In the primary Earth-616 continuity of the Marvel Universe, Blink is introduced in the "Phalanx Covenant" storyline, in which the alien Phalanx capture her and several other young mutants to assimilate their powers. This version of Blink is unable to properly control her powers, causing anything caught in her teleportation field to be shredded. Blink uses her abilities to "cut up" Harvest, a Phalanx entity guarding her and her peers, but is caught in her own teleportation field and dies in the process.

Prior to the events of "Necrosha", Selene gathers a new Inner Circle consisting of mutants with death-related powers - Eli Bard, Wither, Mortis, and Senyaka. Selene travels to the site where Blink had died and manages to summon her. It is revealed that Blink had actually been stranded in Erebus after her fight with Harvest, where she remained in a state near death. After healing her, Selene manipulates Blink by stating she has been looking for her for a while and could hear her crying out for help. Selene furthers her manipulations by telling Blink that Emma Frost could hear her as well, but left her behind, claiming she was too dangerous to save. Selene convinces Blink to join her cause, claiming to be able to put an end to her cycle of pain and betrayal. After Selene is defeated, Blink flees with Mortis.

Sometime after the events of "Necrosha", Emma Frost, Blindfold, Pixie, Husk, Warpath, and Doctor Strange track Blink down in Eastern Europe, where she is attempting to resurrect Selene. After a brief battle, Blindfold predicts Blink is going to commit suicide, but she is stopped by Frost, who makes her realize that Selene lied to her. Strange steps in and casts a spell which purges Blink of Selene's influence. Overcome with remorse, Blink teleports away.

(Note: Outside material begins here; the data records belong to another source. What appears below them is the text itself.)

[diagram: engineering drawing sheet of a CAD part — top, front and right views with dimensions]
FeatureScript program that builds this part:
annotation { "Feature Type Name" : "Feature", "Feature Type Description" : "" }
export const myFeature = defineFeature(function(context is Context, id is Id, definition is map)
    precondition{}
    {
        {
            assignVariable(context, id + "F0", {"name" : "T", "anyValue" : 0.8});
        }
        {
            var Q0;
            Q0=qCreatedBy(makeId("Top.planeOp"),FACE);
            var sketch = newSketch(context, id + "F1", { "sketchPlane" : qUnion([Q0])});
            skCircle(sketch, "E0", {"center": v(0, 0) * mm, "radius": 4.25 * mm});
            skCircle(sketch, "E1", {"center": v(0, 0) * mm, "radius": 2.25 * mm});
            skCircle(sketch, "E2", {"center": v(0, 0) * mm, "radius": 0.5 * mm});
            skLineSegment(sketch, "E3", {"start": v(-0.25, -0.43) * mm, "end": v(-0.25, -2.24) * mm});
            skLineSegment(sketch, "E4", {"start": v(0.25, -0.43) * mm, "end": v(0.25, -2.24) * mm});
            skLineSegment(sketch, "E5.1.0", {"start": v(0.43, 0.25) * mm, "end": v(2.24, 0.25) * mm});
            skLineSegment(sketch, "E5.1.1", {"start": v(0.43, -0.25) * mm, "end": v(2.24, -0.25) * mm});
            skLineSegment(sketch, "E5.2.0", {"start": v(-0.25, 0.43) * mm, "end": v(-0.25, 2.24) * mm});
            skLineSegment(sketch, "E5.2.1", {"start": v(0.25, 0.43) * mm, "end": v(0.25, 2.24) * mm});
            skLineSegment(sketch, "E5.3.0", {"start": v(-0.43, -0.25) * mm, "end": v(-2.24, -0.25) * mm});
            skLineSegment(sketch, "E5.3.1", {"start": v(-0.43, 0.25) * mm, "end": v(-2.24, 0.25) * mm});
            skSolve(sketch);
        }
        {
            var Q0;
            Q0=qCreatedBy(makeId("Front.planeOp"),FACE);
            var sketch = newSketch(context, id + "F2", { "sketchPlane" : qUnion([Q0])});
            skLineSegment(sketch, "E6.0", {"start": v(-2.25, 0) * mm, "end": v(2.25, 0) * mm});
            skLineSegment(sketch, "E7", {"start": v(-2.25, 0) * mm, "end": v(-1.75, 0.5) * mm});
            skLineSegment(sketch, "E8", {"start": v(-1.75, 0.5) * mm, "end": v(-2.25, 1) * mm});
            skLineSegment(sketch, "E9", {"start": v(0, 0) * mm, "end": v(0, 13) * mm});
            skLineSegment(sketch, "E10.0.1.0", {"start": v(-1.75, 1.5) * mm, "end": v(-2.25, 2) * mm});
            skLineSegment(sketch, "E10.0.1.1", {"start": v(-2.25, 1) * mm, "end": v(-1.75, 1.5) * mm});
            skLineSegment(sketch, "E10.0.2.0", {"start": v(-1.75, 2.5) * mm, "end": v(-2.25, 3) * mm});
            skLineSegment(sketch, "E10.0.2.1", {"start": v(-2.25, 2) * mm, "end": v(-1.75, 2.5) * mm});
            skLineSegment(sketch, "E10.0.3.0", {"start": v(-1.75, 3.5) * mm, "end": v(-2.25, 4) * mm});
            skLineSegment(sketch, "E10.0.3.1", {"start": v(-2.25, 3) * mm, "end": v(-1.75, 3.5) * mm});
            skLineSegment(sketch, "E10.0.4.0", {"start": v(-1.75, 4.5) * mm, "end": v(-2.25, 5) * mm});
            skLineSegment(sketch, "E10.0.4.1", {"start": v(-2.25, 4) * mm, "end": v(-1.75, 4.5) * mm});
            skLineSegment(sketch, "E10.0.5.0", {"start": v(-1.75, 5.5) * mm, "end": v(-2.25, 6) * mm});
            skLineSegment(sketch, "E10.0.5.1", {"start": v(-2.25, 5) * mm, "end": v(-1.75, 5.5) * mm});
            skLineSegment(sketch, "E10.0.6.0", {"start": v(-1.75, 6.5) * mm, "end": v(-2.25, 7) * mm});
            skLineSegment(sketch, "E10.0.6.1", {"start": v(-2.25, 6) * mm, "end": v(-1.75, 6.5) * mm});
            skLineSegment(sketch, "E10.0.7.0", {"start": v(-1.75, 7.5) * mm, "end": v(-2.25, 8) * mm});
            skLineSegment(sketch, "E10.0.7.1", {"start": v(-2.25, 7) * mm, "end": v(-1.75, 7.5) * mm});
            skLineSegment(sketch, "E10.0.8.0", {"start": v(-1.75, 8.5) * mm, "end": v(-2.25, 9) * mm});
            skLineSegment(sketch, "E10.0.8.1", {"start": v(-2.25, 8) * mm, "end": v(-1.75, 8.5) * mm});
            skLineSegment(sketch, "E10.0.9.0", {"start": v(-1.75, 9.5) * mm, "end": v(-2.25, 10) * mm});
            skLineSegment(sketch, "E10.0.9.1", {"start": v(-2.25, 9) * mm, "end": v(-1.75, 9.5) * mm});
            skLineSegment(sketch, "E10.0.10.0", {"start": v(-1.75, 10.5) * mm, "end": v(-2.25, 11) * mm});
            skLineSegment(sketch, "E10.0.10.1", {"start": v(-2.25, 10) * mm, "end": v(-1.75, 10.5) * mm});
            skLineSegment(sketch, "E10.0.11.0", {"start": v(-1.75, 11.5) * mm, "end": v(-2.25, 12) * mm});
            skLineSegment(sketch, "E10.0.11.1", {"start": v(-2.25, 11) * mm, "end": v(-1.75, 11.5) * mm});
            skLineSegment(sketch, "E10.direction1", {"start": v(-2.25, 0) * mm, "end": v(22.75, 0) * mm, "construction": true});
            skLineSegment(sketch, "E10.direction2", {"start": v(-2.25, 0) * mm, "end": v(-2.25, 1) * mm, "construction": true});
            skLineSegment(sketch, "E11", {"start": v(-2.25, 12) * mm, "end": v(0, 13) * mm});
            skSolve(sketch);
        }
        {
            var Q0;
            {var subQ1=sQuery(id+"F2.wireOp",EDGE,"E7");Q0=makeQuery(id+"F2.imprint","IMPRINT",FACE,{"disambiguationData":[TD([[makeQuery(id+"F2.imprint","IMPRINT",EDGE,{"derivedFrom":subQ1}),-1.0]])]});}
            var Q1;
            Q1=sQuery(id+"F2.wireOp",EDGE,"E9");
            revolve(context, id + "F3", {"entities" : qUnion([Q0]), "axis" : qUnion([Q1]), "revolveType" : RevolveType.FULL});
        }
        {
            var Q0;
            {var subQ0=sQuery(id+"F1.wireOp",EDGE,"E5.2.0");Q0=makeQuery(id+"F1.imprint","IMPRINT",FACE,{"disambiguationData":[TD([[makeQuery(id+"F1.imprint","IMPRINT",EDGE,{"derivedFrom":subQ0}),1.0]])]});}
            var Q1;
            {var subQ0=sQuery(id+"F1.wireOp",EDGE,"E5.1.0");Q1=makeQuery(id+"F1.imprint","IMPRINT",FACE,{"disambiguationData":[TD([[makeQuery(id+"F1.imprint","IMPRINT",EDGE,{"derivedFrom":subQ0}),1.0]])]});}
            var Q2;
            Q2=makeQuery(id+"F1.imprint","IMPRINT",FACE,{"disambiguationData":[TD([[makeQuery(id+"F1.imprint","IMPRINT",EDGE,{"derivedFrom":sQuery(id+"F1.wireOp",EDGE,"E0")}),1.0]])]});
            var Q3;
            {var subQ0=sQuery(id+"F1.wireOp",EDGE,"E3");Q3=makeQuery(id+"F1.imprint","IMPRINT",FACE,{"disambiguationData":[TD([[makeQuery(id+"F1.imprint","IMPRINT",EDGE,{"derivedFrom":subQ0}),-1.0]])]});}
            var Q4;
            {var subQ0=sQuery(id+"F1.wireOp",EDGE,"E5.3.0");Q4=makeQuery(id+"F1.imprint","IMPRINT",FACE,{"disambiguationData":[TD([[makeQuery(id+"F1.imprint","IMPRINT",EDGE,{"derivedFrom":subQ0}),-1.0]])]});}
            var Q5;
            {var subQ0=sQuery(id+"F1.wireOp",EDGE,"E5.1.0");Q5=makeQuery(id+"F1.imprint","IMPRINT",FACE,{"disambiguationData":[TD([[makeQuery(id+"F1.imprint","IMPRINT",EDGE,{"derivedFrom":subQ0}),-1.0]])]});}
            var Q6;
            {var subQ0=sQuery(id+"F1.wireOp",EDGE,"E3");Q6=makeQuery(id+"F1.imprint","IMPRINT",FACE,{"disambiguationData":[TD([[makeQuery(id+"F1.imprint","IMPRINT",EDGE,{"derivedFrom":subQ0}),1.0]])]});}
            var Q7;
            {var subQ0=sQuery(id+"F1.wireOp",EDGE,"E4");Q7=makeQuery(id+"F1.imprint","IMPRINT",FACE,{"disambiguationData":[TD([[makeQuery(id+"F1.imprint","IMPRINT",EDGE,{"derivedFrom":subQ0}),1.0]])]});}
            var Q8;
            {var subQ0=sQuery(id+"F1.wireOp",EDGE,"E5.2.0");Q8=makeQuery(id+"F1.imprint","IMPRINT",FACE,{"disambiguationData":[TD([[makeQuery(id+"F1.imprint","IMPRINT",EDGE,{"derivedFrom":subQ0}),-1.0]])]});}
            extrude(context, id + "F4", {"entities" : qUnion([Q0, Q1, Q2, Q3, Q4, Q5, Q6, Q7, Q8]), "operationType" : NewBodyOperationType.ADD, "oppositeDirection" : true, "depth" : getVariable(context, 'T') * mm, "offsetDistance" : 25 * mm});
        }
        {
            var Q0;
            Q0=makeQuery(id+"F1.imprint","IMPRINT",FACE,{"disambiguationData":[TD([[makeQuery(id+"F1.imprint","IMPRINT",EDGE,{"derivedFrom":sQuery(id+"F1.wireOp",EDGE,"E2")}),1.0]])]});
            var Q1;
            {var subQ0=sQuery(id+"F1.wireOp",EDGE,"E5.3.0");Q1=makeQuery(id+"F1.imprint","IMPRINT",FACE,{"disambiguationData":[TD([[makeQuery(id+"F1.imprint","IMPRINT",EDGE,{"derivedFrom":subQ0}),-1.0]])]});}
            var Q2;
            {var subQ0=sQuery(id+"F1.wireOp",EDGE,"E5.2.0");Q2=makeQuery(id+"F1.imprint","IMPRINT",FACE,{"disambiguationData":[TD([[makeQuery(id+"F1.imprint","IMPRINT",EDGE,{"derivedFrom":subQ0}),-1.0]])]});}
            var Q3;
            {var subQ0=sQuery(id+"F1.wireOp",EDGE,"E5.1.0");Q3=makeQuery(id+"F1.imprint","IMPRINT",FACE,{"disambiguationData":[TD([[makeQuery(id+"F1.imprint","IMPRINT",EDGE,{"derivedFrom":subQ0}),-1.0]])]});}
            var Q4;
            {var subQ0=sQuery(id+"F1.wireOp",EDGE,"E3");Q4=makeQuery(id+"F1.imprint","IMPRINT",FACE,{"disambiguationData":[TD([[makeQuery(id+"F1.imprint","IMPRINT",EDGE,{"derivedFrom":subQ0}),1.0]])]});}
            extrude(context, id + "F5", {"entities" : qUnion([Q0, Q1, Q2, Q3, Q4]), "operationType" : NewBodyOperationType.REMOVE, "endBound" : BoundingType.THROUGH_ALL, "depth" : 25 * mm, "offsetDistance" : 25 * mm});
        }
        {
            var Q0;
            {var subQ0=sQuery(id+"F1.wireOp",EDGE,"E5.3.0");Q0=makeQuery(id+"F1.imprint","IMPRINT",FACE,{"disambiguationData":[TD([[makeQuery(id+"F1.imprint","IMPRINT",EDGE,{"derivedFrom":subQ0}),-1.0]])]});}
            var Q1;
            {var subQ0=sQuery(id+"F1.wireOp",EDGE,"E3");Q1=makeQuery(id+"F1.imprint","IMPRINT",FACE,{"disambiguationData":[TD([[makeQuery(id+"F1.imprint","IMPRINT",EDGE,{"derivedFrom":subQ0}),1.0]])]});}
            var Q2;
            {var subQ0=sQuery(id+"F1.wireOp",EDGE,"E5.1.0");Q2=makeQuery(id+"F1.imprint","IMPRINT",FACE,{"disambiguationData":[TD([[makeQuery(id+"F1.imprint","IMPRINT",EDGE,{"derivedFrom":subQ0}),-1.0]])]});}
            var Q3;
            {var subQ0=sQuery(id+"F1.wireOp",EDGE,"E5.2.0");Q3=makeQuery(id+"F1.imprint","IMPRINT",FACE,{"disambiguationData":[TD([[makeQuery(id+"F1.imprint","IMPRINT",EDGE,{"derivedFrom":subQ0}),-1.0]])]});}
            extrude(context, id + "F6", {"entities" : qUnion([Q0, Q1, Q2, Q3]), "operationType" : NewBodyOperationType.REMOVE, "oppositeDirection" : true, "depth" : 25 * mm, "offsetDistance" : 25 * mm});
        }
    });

Following the "Schism" event, Cypher begins looking for Blink and discovers a series of natural disasters connected to a band. Working with the New Mutants, Cypher discovers that the band is being controlled by part of a sentient extraterrestrial ship, creating violent chaos energy as a call for help. After dispatching the ship, Blink is offered the chance of going back to Utopia or Westchester; Blink chooses the latter and joins Wolverine at the Jean Grey School for Higher Learning.

===Ultimate Marvel===
The Ultimate Marvel version of Blink is first seen during the selection process for Emma Frost's Academy of Tomorrow, from which she is rejected. Later, Blink is mentioned as having participated and been killed in a mutant-hunting game show run by Mojo Adams.

===Ultimate Universe===
Am alternate universe version of Blink from Earth-6160 makes a minor appearance in Ultimate Spider-Man: Incursion.

===What If?===

Blink as the In-Betweener.

An alternate version of Blink appears in What If? vol. 2 #75. In this story, Blink survives, but the other young mutants die in her place. Blink ends up in the realm of the In-Betweener, and seems to kill him in battle. Blink uses her newfound reality-warping powers to "improve" the world, and among other things causes human/mutant conflict to end. When she attempts to save the members of Generation X from their deaths, the resulting paradox (if Generation X survived, then Blink could never gain her new powers in the first place) causes reality to begin disintegrating. Ultimately, Blink undoes all the changes she had made, and the In-Betweener reveals that he had not died. He takes Blink on as his apprentice, training her in the use of her new powers as a new In-Betweener.

==In other media==
===Television===
- An alternate timeline incarnation of Blink makes a non-speaking cameo appearance in the X-Men: The Animated Series two-part episode "One Man's Worth" as a member of a mutant resistance movement.
- Blink makes non-speaking appearances in Wolverine and the X-Men as a resident of Genosha and member of Magneto's Acolytes.
- Clarice Fong / Blink appears in The Gifted, portrayed by Jamie Chung. This version is a mutant fugitive who joins the Mutant Underground and later becomes the girlfriend of John Proudstar.

===Film===
Clarice Fong / Blink appears in X-Men: Days of Future Past, portrayed by Fan Bingbing. This version is a member of a future incarnation of the X-Men from the year 2023 and is part of a resistance against the Sentinels.

===Video games===
Blink appears in X-Men Legends II: Rise of Apocalypse, voiced by Tara Strong.